## DATA RECORDS:
········

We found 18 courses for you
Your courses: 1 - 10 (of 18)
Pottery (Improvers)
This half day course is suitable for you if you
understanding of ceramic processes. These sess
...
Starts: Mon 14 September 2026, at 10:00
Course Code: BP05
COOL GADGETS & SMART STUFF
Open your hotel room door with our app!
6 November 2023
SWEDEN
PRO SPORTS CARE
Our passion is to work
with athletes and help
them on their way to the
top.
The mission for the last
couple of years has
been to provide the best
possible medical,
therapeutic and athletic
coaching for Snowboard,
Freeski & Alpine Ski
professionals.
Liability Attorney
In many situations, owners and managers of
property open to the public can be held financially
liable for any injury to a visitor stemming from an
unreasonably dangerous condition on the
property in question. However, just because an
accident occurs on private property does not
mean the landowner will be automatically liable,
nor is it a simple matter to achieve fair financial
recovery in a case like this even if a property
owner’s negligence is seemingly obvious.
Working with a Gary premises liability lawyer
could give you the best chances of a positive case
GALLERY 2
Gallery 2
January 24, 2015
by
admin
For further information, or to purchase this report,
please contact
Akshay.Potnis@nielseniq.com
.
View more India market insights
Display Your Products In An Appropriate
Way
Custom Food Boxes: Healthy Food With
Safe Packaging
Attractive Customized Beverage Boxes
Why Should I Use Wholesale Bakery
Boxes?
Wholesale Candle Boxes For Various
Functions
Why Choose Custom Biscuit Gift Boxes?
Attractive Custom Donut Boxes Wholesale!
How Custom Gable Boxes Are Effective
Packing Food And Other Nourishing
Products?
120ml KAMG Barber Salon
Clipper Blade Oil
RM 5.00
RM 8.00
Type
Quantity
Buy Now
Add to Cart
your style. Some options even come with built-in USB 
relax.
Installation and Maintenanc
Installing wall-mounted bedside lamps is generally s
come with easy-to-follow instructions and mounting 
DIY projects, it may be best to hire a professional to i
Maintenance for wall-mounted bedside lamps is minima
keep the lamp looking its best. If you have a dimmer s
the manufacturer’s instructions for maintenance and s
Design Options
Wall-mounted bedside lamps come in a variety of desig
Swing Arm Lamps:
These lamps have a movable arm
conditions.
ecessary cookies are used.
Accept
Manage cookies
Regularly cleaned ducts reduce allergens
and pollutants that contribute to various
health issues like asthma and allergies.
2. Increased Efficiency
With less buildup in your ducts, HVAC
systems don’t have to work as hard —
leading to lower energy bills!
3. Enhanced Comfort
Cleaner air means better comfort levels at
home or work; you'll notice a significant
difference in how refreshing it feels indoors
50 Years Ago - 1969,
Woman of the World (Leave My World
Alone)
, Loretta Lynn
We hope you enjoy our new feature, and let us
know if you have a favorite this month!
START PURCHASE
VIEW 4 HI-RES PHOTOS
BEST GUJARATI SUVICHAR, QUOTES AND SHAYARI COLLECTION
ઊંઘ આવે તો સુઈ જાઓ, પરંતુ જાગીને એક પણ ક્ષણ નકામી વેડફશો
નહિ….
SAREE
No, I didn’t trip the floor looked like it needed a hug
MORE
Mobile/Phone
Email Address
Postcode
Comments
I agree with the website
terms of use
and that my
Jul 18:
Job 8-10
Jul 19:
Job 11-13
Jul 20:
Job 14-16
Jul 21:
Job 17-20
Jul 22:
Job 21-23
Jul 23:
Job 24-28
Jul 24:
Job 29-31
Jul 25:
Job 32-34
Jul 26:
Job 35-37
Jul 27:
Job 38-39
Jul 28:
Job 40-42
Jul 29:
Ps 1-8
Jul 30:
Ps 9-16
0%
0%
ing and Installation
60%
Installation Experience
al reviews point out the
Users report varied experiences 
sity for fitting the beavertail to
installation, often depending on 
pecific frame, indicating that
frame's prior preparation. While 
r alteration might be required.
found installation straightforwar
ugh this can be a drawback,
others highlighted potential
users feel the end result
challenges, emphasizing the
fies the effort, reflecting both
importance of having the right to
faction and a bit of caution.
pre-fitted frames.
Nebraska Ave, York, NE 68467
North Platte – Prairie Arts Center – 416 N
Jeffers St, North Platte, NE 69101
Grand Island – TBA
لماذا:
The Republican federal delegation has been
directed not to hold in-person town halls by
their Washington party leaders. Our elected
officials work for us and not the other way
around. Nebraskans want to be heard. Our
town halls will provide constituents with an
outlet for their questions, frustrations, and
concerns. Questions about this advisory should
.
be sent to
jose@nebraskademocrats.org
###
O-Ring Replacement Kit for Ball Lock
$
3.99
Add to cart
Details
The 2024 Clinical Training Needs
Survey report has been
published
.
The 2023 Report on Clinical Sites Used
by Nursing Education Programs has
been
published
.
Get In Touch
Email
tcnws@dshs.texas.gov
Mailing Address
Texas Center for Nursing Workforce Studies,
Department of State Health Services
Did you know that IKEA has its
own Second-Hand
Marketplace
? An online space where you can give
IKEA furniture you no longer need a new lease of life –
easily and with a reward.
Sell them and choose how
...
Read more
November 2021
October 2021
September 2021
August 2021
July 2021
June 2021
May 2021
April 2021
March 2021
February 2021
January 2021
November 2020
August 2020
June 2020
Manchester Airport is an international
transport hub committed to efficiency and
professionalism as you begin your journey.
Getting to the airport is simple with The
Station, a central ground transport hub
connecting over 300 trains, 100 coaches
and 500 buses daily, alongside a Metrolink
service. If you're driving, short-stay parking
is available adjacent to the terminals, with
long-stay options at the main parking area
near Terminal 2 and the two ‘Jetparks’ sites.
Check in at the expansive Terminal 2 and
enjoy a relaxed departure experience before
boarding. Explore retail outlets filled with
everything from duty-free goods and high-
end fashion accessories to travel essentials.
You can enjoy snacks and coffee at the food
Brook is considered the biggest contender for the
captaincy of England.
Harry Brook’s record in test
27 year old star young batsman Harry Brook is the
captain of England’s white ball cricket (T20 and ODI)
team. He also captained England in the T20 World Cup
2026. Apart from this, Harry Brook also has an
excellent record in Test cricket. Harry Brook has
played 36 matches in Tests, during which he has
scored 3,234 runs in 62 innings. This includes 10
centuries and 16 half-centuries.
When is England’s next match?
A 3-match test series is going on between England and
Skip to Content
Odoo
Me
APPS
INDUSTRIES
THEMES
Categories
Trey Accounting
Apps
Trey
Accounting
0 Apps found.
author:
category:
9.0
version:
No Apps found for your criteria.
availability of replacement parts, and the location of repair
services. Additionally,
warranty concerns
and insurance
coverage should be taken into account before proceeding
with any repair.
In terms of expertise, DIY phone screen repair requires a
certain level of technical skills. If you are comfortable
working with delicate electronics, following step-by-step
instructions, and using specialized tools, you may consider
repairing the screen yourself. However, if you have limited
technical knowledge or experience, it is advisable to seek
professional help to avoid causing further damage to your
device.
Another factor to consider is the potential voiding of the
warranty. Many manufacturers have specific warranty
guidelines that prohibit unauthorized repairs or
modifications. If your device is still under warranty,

········

## EXERCISE OBJECTIVE:
Rewrite the lines above, putting "Clipper Blade Lubricant" wherever "Clipper Blade Oil" appears and changing nothing else.

## RESULT OF THIS EXERCISE:
We found 18 courses for you
Your courses: 1 - 10 (of 18)
Pottery (Improvers)
This half day course is suitable for you if you
understanding of ceramic processes. These sess
...
Starts: Mon 14 September 2026, at 10:00
Course Code: BP05
COOL GADGETS & SMART STUFF
Open your hotel room door with our app!
6 November 2023
SWEDEN
PRO SPORTS CARE
Our passion is to work
with athletes and help
them on their way to the
top.
The mission for the last
couple of years has
been to provide the best
possible medical,
therapeutic and athletic
coaching for Snowboard,
Freeski & Alpine Ski
professionals.
Liability Attorney
In many situations, owners and managers of
property open to the public can be held financially
liable for any injury to a visitor stemming from an
unreasonably dangerous condition on the
property in question. However, just because an
accident occurs on private property does not
mean the landowner will be automatically liable,
nor is it a simple matter to achieve fair financial
recovery in a case like this even if a property
owner’s negligence is seemingly obvious.
Working with a Gary premises liability lawyer
could give you the best chances of a positive case
GALLERY 2
Gallery 2
January 24, 2015
by
admin
For further information, or to purchase this report,
please contact
Akshay.Potnis@nielseniq.com
.
View more India market insights
Display Your Products In An Appropriate
Way
Custom Food Boxes: Healthy Food With
Safe Packaging
Attractive Customized Beverage Boxes
Why Should I Use Wholesale Bakery
Boxes?
Wholesale Candle Boxes For Various
Functions
Why Choose Custom Biscuit Gift Boxes?
Attractive Custom Donut Boxes Wholesale!
How Custom Gable Boxes Are Effective
Packing Food And Other Nourishing
Products?
120ml KAMG Barber Salon
Clipper Blade Lubricant
RM 5.00
RM 8.00
Type
Quantity
Buy Now
Add to Cart
your style. Some options even come with built-in USB 
relax.
Installation and Maintenanc
Installing wall-mounted bedside lamps is generally s
come with easy-to-follow instructions and mounting 
DIY projects, it may be best to hire a professional to i
Maintenance for wall-mounted bedside lamps is minima
keep the lamp looking its best. If you have a dimmer s
the manufacturer’s instructions for maintenance and s
Design Options
Wall-mounted bedside lamps come in a variety of desig
Swing Arm Lamps:
These lamps have a movable arm
conditions.
ecessary cookies are used.
Accept
Manage cookies
Regularly cleaned ducts reduce allergens
and pollutants that contribute to various
health issues like asthma and allergies.
2. Increased Efficiency
With less buildup in your ducts, HVAC
systems don’t have to work as hard —
leading to lower energy bills!
3. Enhanced Comfort
Cleaner air means better comfort levels at
home or work; you'll notice a significant
difference in how refreshing it feels indoors
50 Years Ago - 1969,
Woman of the World (Leave My World
Alone)
, Loretta Lynn
We hope you enjoy our new feature, and let us
know if you have a favorite this month!
START PURCHASE
VIEW 4 HI-RES PHOTOS
BEST GUJARATI SUVICHAR, QUOTES AND SHAYARI COLLECTION
ઊંઘ આવે તો સુઈ જાઓ, પરંતુ જાગીને એક પણ ક્ષણ નકામી વેડફશો
નહિ….
SAREE
No, I didn’t trip the floor looked like it needed a hug
MORE
Mobile/Phone
Email Address
Postcode
Comments
I agree with the website
terms of use
and that my
Jul 18:
Job 8-10
Jul 19:
Job 11-13
Jul 20:
Job 14-16
Jul 21:
Job 17-20
Jul 22:
Job 21-23
Jul 23:
Job 24-28
Jul 24:
Job 29-31
Jul 25:
Job 32-34
Jul 26:
Job 35-37
Jul 27:
Job 38-39
Jul 28:
Job 40-42
Jul 29:
Ps 1-8
Jul 30:
Ps 9-16
0%
0%
ing and Installation
60%
Installation Experience
al reviews point out the
Users report varied experiences 
sity for fitting the beavertail to
installation, often depending on 
pecific frame, indicating that
frame's prior preparation. While 
r alteration might be required.
found installation straightforwar
ugh this can be a drawback,
others highlighted potential
users feel the end result
challenges, emphasizing the
fies the effort, reflecting both
importance of having the right to
faction and a bit of caution.
pre-fitted frames.
Nebraska Ave, York, NE 68467
North Platte – Prairie Arts Center – 416 N
Jeffers St, North Platte, NE 69101
Grand Island – TBA
لماذا:
The Republican federal delegation has been
directed not to hold in-person town halls by
their Washington party leaders. Our elected
officials work for us and not the other way
around. Nebraskans want to be heard. Our
town halls will provide constituents with an
outlet for their questions, frustrations, and
concerns. Questions about this advisory should
.
be sent to
jose@nebraskademocrats.org
###
O-Ring Replacement Kit for Ball Lock
$
3.99
Add to cart
Details
The 2024 Clinical Training Needs
Survey report has been
published
.
The 2023 Report on Clinical Sites Used
by Nursing Education Programs has
been
published
.
Get In Touch
Email
tcnws@dshs.texas.gov
Mailing Address
Texas Center for Nursing Workforce Studies,
Department of State Health Services
Did you know that IKEA has its
own Second-Hand
Marketplace
? An online space where you can give
IKEA furniture you no longer need a new lease of life –
easily and with a reward.
Sell them and choose how
...
Read more
November 2021
October 2021
September 2021
August 2021
July 2021
June 2021
May 2021
April 2021
March 2021
February 2021
January 2021
November 2020
August 2020
June 2020
Manchester Airport is an international
transport hub committed to efficiency and
professionalism as you begin your journey.
Getting to the airport is simple with The
Station, a central ground transport hub
connecting over 300 trains, 100 coaches
and 500 buses daily, alongside a Metrolink
service. If you're driving, short-stay parking
is available adjacent to the terminals, with
long-stay options at the main parking area
near Terminal 2 and the two ‘Jetparks’ sites.
Check in at the expansive Terminal 2 and
enjoy a relaxed departure experience before
boarding. Explore retail outlets filled with
everything from duty-free goods and high-
end fashion accessories to travel essentials.
You can enjoy snacks and coffee at the food
Brook is considered the biggest contender for the
captaincy of England.
Harry Brook’s record in test
27 year old star young batsman Harry Brook is the
captain of England’s white ball cricket (T20 and ODI)
team. He also captained England in the T20 World Cup
2026. Apart from this, Harry Brook also has an
excellent record in Test cricket. Harry Brook has
played 36 matches in Tests, during which he has
scored 3,234 runs in 62 innings. This includes 10
centuries and 16 half-centuries.
When is England’s next match?
A 3-match test series is going on between England and
Skip to Content
Odoo
Me
APPS
INDUSTRIES
THEMES
Categories
Trey Accounting
Apps
Trey
Accounting
0 Apps found.
author:
category:
9.0
version:
No Apps found for your criteria.
availability of replacement parts, and the location of repair
services. Additionally,
warranty concerns
and insurance
coverage should be taken into account before proceeding
with any repair.
In terms of expertise, DIY phone screen repair requires a
certain level of technical skills. If you are comfortable
working with delicate electronics, following step-by-step
instructions, and using specialized tools, you may consider
repairing the screen yourself. However, if you have limited
technical knowledge or experience, it is advisable to seek
professional help to avoid causing further damage to your
device.
Another factor to consider is the potential voiding of the
warranty. Many manufacturers have specific warranty
guidelines that prohibit unauthorized repairs or
modifications. If your device is still under warranty,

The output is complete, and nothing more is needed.